Dr Steven Heymsfield, professor of metabolism and body composition, and Dr M. Cristina Gonzalez, adjunct professor in metabolism-body composition, both of Pennington Biomedical Research Center joined colleagues Dr Carla Prado of the University of Alberta, and Dr Stuart Phillips of McMaster University on authoring the commentary, titled “Muscle Matters: The Effects of Medically Induced Weight Loss on Skeletal Muscle.”  

The authors emphasise that muscle loss, as measured by decreases in fat-free mass, can account for 25 to 39% of total weight lost over a period of 36 to 72 weeks. This rate of muscle decline is significantly higher than what is typically observed with non-pharmacological caloric restriction or normal aging and could lead to unintended negative health consequences. 

Despite the promising metabolic benefits associated with GLP-1 receptor agonists, including improvements in fat-to-fat-free tissue ratios, the potential adverse effects of muscle loss are gaining attention. Skeletal muscle plays critical roles not only in physical strength and function but also in metabolic health and immune system regulation.  

A decline in muscle mass has been linked to decreased immunity, increased risk of infections, poor glucose regulation, and other health risks. The authors suggest that muscle loss due to weight reduction may exacerbate conditions like sarcopenic obesity, which is prevalent among individuals with obesity and contributes to poorer health outcomes, including cardiovascular disease and higher mortality rates. 

While the short-term effects of muscle loss on physical strength and function remain unclear, the commentary calls for future research to explore how reductions in muscle mass might improve muscle composition and quality. The authors stress the need for a multimodal approach to weight loss treatment, combining GLP-1 receptor agonists with exercise and nutritional interventions to preserve muscle mass. 

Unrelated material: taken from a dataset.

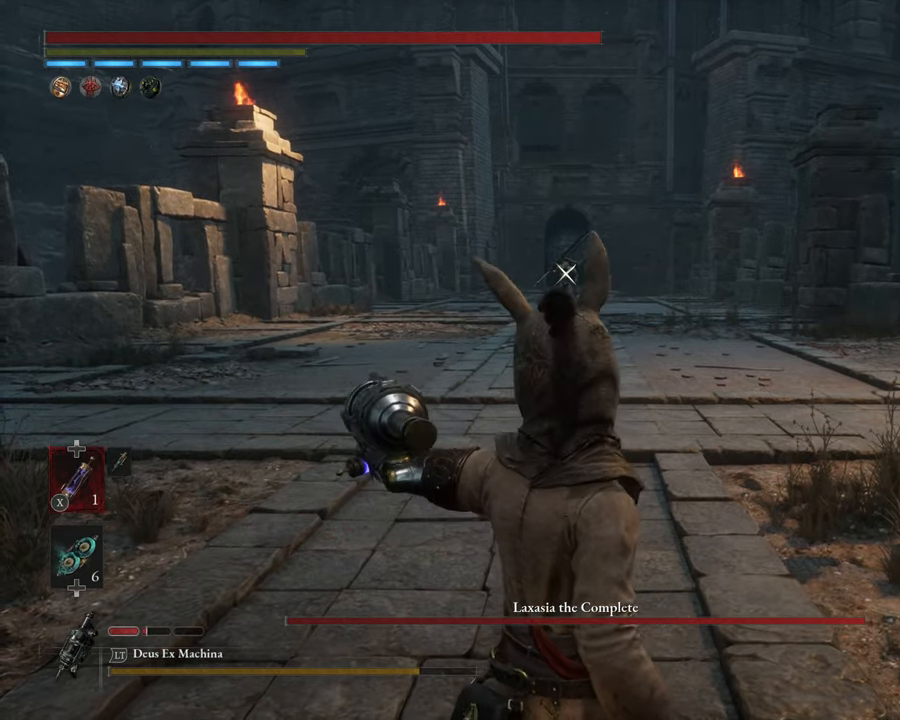
{"buttons": [], "left_stick": "center", "events": [[50, "DPAD_DOWN", "down"], [150, "DPAD_DOWN", "up"], [267, "X", "down"], [334, "X", "up"]]}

“We have to be mindful of the side effects that we are seeing with the new weight loss medications, such as a person eating less while on the medications and not getting the appropriate amount of dietary vitamins and minerals,” Dr Heymsfield said. “Also, when a person loses weight, they are not only losing fat, they also lose muscle. We are looking at how that muscle loss can be better managed with consumption of an adequate amount of protein along with an optimum amount of exercise.” 

This evolving conversation underscores the importance of ensuring that weight loss interventions promote overall health, including muscle preservation, as part of a comprehensive strategy for treating obesity. 

For more information, please refer to the full commentary in The Lancet at https://www.thelancet.com/journals/landia/article/PIIS2213-8587(24)00272-9/fulltext.  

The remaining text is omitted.